Findings from the Bristol test bed will be used to take effective awareness and adoption strategies for education, workforce, economic growth, healthcare and community. Learnings will also help prioritize planning activities, workshops, awareness campaigns, training on e‐solutions that will sustain and grow broadband.
Across the globe the 2008-09 global downturn had deep impacts. Many households were stretched thin, looking for ways to supplement lost income or to supplement declining or stagnant salaries.
SNG worked with the e-North Carolina Authority in 2010 to conduct “eSolutions Benchmarking” across the state to understand how households are using broadband to tackle some of their challenges.
The study revealed the potential of broadband for competitiveness and economic opportunity:
- Nearly a third (31%) of the State’s broadband households operate a business from their home;
- The number of households either currently running (31%) or planning to run a business from their home in the
next twelve months (14%) is nearly half (45%) of the State’s broadband
- Even more broadband households are either now using (41%) or planning to use (24%) broadband to sell items online.

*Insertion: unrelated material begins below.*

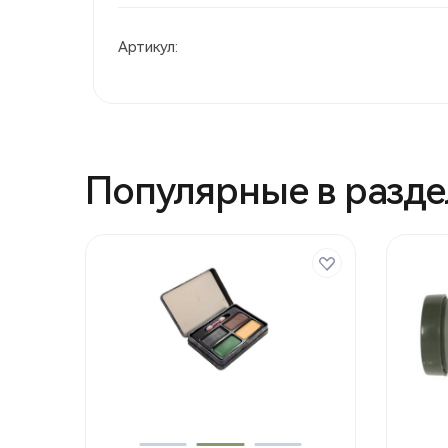
Артикул:
Популярные в разде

That’s nearly two-thirds (65%) of broadband households using it to at least supplement their income;
- Most (85%) of home-based businesses said that broadband was essential to their business. More than half
(54%) said that they would not be in business if they did not have broadband while two in five (41%) would have to relocate if broadband was not available in their community.
In good times and in bad, broadband is critical for community members to earn income (and extra
income). But in bad times, research shows us that home-based businesses and sole proprietorships are more likely to sprout up. More than ever, it is critical for states and communities that want to remain competitive – and even thrive – to have broadband as a platform for innovation and competitiveness.